* _Document excerpt_:
·····

Now,the next important thing,how durable are these WRITEX medias for archival purpose,sumthing 2 the tune of 5 years & above ?


----------



## knight17 (Jul 23, 2006)

Un branded DVD 15 RS..
Branded ones for Rs.45 upwards...


----------



## royal (Jul 23, 2006)

TechGuru#1 said:
			
		

> Now,the next important thing,how durable are these WRITEX medias for archival purpose,sumthing 2 the tune of 5 years & above ?



Kalpik, what do you think ? 
BTW , I have corrected the links. Please have a look


----------



## a_to_z123 (Jul 23, 2006)

I got *NavTech DVD-R* 25-pack for 250/- @ 10/- per piece in Kanpur.

There's a piracy market there n this guy supplies blank media to all the pirates. He's a wholesale dealer.
Believe me the whole market uses this media for piracy. And the quality is verry good and durable, as can be seen by the high dependency of the market on this media.
So my vote goes to *NavTech* 
MoserBaer media costs Rs.15/- per piece...

BTW I think that I'm not going against the rules by mentioning piracy, is it???
If so, then u can correct me!


----------



## neelg22 (Jul 23, 2006)

HI I wish to have DVDs on such a chip rate. but from where in pune? give me details please.


----------



## plsoft (Jul 23, 2006)

knight17 said:
			
		

> Un branded DVD 15 RS..
> Branded ones for Rs.45 upwards...


Dude the Rs 45 price is not coz its a branded one, its coz the dvd is a branded one + with hard cover. The Rs 15 price is for the open ones & it doesn't mean they r not branded.


----------



## pop143 (Jul 23, 2006)

heard that there wud be  aban of cd production soon..?is that true..??

·····

* _Listed entries_:
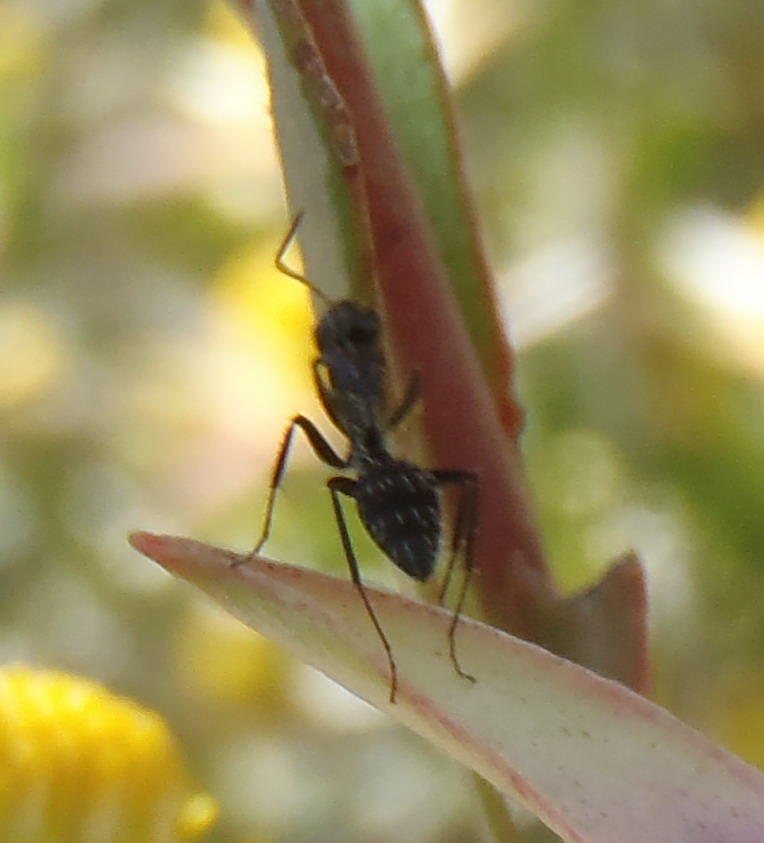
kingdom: Animalia
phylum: Arthropoda
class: Insecta
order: Hymenoptera
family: Formicidae
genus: Camponotus
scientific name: Camponotus niveosetosus
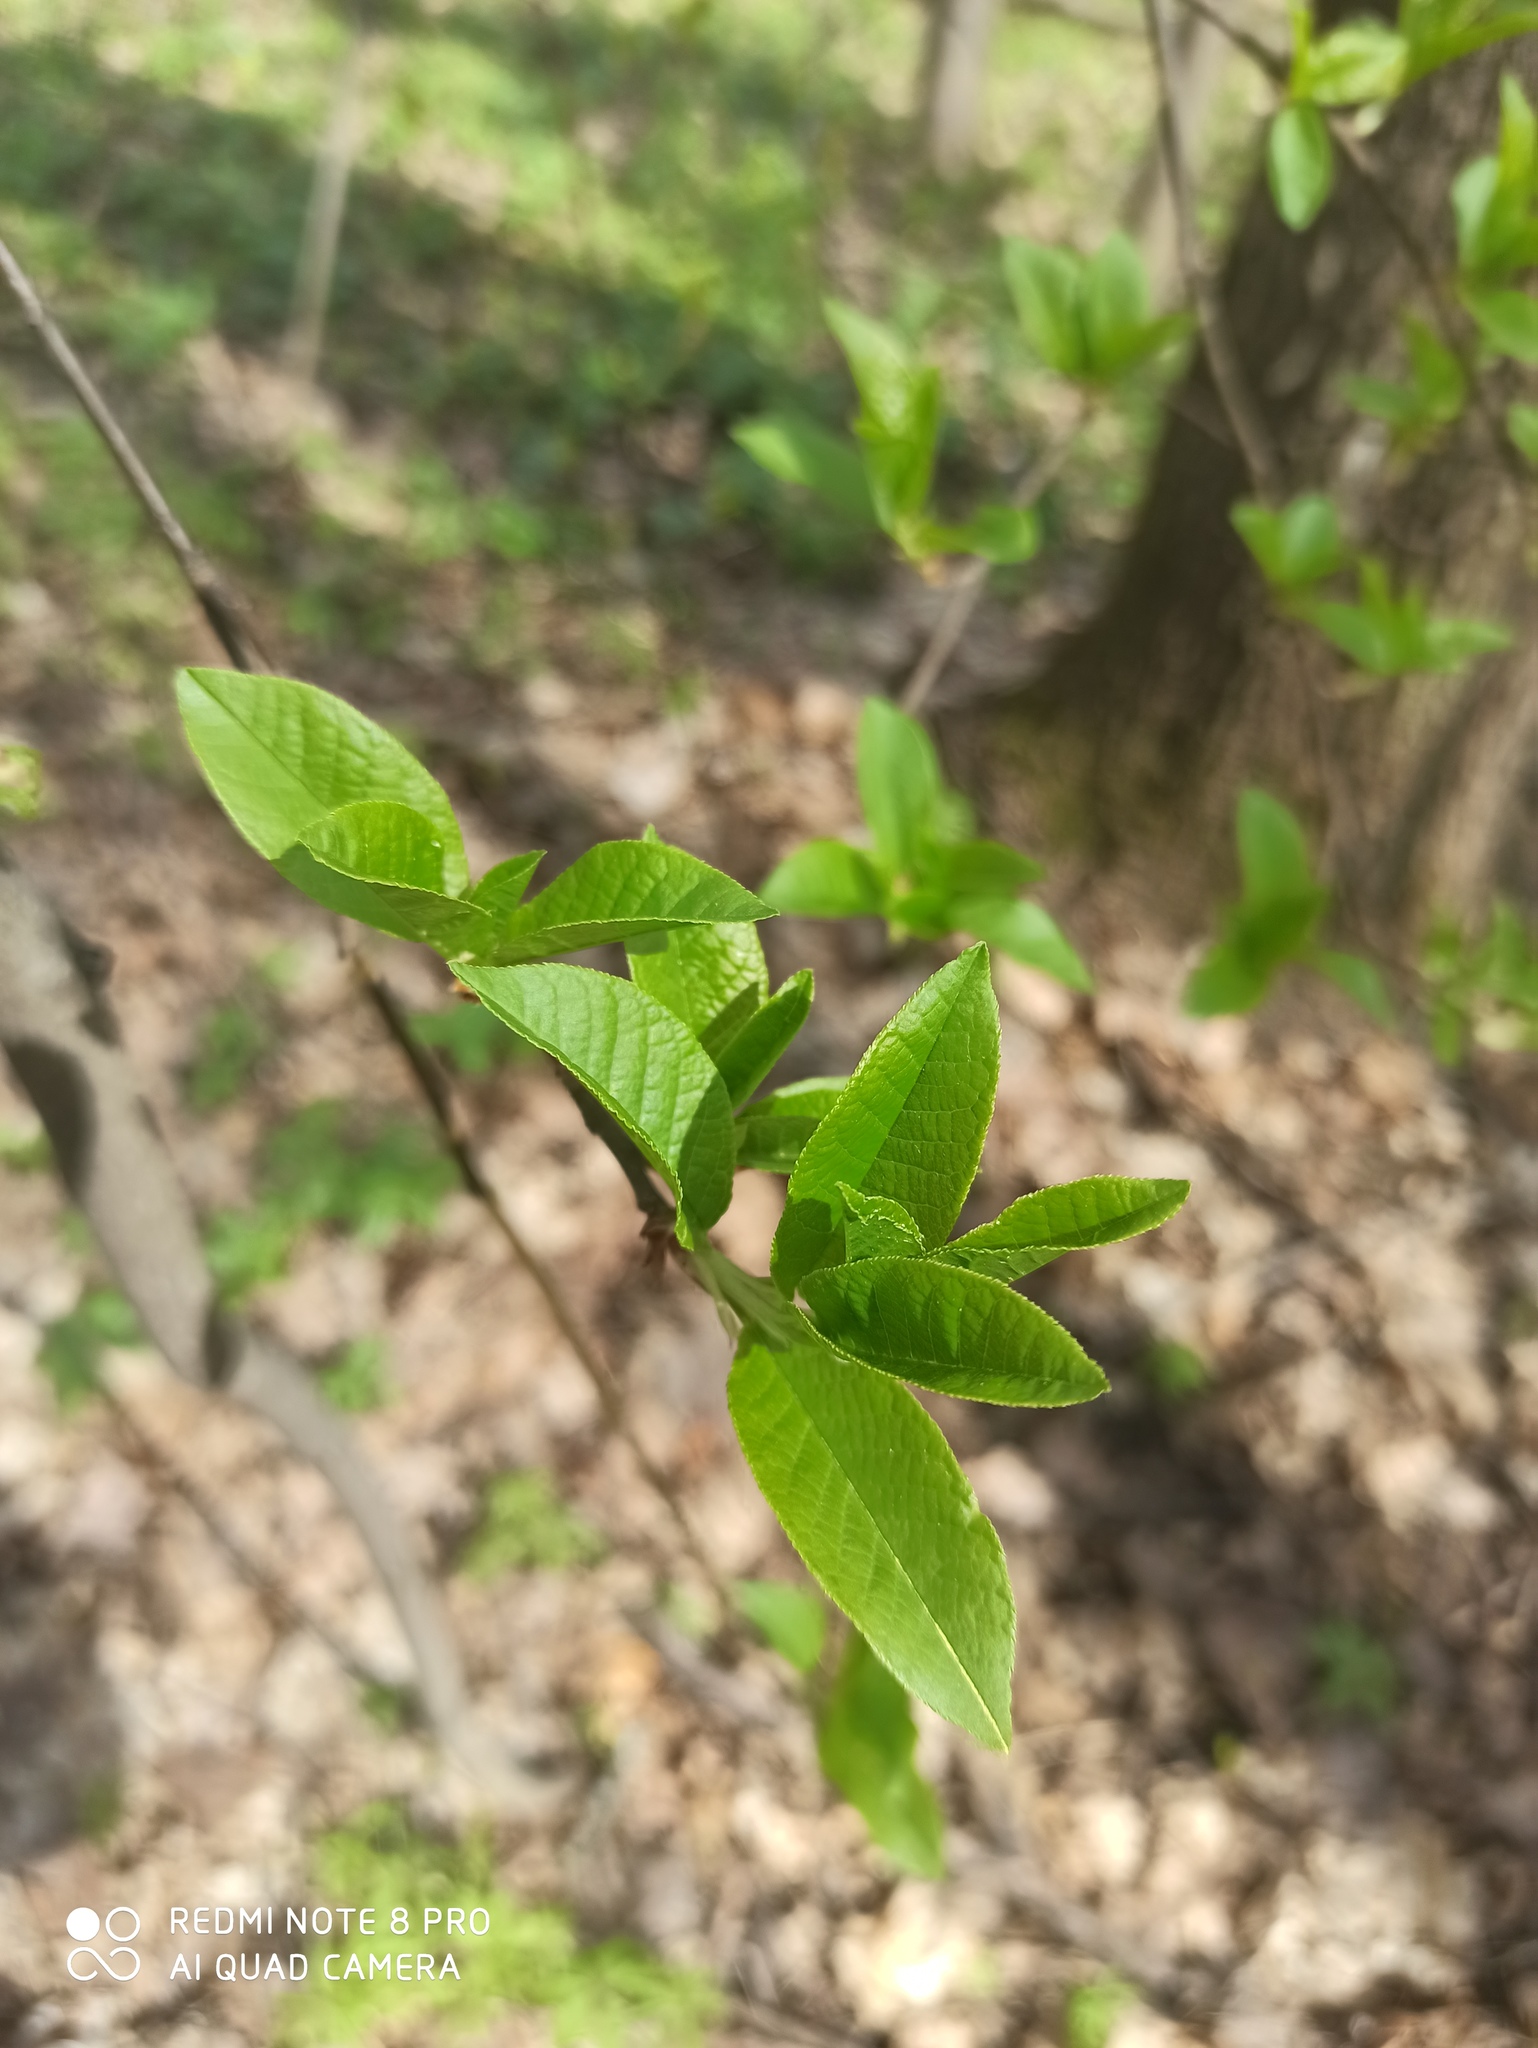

·····

* _Problem set_:
a - In the forum thread on blank DVD media, how much did a_to_z123 pay for the NavTech DVD-R 25-pack, and where?
b - Write the next part of the forum thread on blank DVD media, beginning after its final post.

* _Task responses_:
a - Rs. 250, or Rs. 10 per piece, in Kanpur.

b -
----------



## sidcool (Jul 23, 2006)

moserbaer dvds cost around 35 in dehradun


----------



## go_gamez (Jul 23, 2006)

how is samsung pleomax ??i got it rs 13 per piece..(a box of 25 )is the quality good ??has anyone used it ??


----------



## kalpik (Jul 24, 2006)

TechGuru#1 said:
			
		

> Now,the next important thing,how durable are these WRITEX medias for archival purpose,sumthing 2 the tune of 5 years & above ?


Hehe.. How can i say that! I just bought my DVD Writer a few months back! So its wait and watch!

@royal: Hmm.. That media looks pretty ok to me! Did u burn a disk or two? What quality score are you getting in Nero CD/DVD Speed?


----------



## cool_dude_prav (Jul 24, 2006)

hmm here in chennai, (might be so elsewhere as well) the famous Ritchie Street sells DVDs in fluctuating prices...
Coz I bought 10 DVD MoserBaer pack for Rs.290 some 6 months back, and one month later, it was Rs.240 and now its fluctuating around Rs.160 to Rs.180

u cud always bargain or go to shops with referrals  (Hey referreals even work here, not just for hosting )


----------



## drgrudge (Jul 24, 2006)

Praveen, where do you buy man? I might check in today or tomorrow. Please let me know. 


I buy MMORE (a Moser Baer Company) for rs. 160/10 DVDs. I know it's costly, but I don't visit there often, so no referrals. 


Scorpio sells for 12.5 per DVD. MMORE at around 15-16. Is there any thing in between these 2?


----------



## shashank4u (Jul 24, 2006)

Tell me about the tech-com dvd's they are available 15rs/dvd,
what about their build quality .


----------



## royal (Jul 24, 2006)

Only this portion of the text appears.